• Bagian Latihan:
a – Dalam teks tentang ekonomi biru, sektor apa yang disebut sebagai potensi pembangunan Indonesia?
b – Tuliskan lanjutan teks tentang ekonomi biru, mulai setelah kalimat terakhirnya.

• Kutipan Halaman:
----------

Rokhmin Dahuri
Potensi Blue Economy RI Besar, Modal untuk Mengatasi Permasalahan Bangsa
Ekonomi biru didefinisikan sebagai model ekonomi yang menggunakan: pertama infrastruktur, teknologi, dan praktik hijau
TOKOHKITA. Indonesia memiliki potensi (modal dasar) pembangunan yang sangat besar dan lengkap untuk menjadi negara-bangsa yang maju, adil-makmur, dan berdaulat. Potensi tersebut tidak lain adalah sektor kelautan dan perikanan (blue economy).
Demikian disampaikan Guru Besar Fakultas Perikanan dan Ilmu Kelautan-IPB University, Prof. Dr. Ir. Rokhmin Dahuri, MS saat menjadi narasumber pada General Lecturer “Blue Economy sebagai Future Player Ekonomi Iindonesia” di Ruang Diskusi Senat FPIK, IPB University, Rabu ( 5/2/2023).
Mengutip World Bank, Blue Economy sendiri adalah penggunaan sumber daya laut secara berkelanjutan untuk pertumbuhan ekonomi, peningkatan lapangan pekerjaan dan kesejahteraan umat manusia, dan secara simultan menjaga kesehatan serta keberlanjutan ekosistem laut. “Blue Economy adalah penggunaan sumber daya laut secara berkelanjutan untuk pertumbuhan ekonomi, peningkatan lapangan pekerjaan dan kesejahteraan umat manusia, dan secara simultan menjaga kesehatan serta keberlanjutan ekosistem laut,’’ ujar Rokhmin Dahuri.

----------

[Entri yang diambil dari sebuah koleksi]

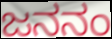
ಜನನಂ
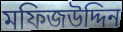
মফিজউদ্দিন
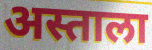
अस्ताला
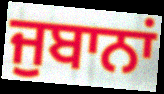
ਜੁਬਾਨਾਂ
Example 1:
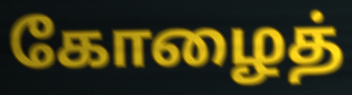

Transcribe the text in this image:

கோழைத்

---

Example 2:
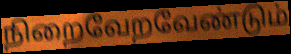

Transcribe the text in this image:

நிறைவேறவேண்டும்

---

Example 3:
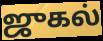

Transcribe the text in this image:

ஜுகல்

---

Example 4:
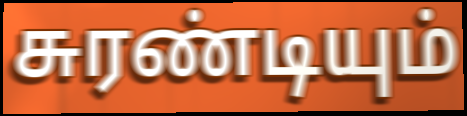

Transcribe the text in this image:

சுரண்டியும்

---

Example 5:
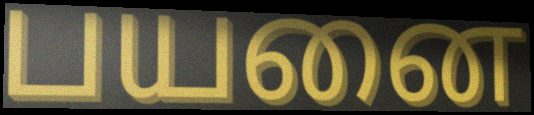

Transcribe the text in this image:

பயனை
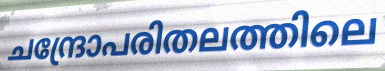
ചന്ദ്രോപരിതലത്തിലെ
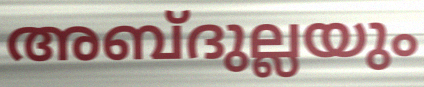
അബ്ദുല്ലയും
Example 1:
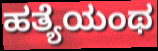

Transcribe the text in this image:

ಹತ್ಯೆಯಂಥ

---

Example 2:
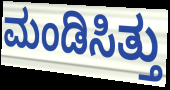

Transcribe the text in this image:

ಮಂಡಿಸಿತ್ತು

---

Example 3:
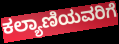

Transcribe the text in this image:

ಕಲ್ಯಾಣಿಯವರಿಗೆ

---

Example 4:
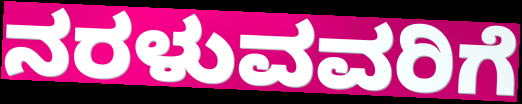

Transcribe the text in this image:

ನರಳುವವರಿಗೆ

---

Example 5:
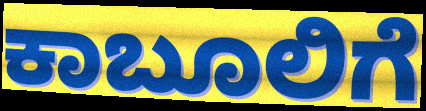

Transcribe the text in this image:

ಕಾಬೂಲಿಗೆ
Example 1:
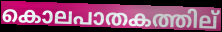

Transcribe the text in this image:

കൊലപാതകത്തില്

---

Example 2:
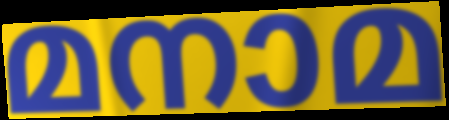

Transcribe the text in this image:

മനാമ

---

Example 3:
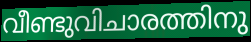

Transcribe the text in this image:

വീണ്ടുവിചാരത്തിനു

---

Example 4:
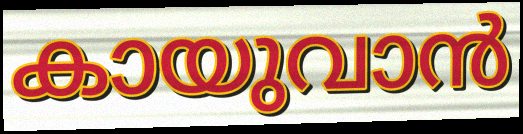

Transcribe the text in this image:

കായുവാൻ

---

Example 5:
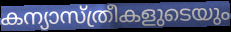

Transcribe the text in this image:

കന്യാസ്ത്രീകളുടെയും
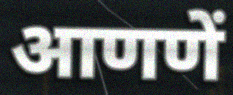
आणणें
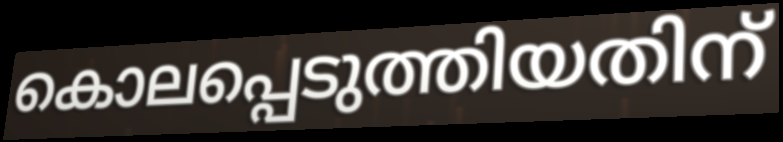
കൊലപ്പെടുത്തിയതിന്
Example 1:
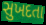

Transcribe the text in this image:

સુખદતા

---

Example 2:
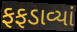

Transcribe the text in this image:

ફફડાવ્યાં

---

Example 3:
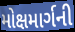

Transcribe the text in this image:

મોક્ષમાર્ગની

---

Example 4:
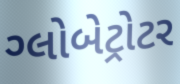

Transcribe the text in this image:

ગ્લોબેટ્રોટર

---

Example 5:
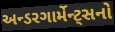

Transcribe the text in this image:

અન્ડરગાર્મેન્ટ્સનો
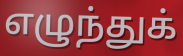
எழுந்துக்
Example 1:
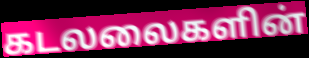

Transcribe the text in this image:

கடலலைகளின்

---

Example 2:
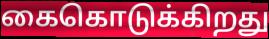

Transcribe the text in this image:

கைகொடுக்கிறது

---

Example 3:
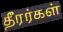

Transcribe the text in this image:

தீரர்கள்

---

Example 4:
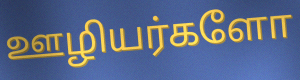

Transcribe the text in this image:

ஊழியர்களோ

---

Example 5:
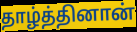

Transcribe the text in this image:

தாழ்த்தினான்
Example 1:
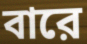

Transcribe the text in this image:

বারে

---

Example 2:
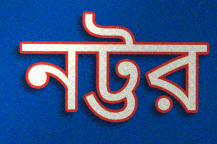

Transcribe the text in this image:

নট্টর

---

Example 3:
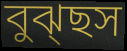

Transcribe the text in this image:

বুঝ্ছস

----------

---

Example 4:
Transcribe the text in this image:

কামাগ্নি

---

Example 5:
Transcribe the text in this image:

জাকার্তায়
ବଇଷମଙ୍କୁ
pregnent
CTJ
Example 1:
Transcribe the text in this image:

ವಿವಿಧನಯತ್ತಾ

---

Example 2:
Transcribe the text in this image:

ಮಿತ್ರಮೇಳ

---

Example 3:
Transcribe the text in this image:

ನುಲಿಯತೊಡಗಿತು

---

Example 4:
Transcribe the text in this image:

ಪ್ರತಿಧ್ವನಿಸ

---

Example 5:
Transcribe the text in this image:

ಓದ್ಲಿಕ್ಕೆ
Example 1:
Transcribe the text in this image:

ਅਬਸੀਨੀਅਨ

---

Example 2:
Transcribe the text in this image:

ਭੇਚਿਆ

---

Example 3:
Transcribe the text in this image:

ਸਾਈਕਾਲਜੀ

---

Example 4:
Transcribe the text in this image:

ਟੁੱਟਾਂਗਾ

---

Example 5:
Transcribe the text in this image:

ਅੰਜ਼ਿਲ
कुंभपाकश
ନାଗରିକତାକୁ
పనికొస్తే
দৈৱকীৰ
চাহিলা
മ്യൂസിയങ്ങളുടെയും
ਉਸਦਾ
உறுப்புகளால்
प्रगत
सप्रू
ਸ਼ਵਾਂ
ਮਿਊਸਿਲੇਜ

----------

• Jawaban Latihan:
a – Sektor kelautan dan perikanan (blue economy).

b –
Mantan Menteri Kelautan dan Perikanan itu juga menyebut Blue Economy adalah semua kegiatan ekonomi yang terkait dengan lautan dan pesisir. Ini mencakup berbagai sektor-sektor ekonomi mapan (established sectors) dan sektor-sektor ekonomi yang baru berkembang (emerging sectors) (EC, 2020). ‘’Mengutip konservasi internasional 2010, Blue Economy juga mencakup manfaat ekonomi kelautan yang mungkin belum bisa dinilai dengan uang, seperti Carbon Sequestrian, Coastal Protection, Biodiversity, dan Climate Regulator,” terangnya.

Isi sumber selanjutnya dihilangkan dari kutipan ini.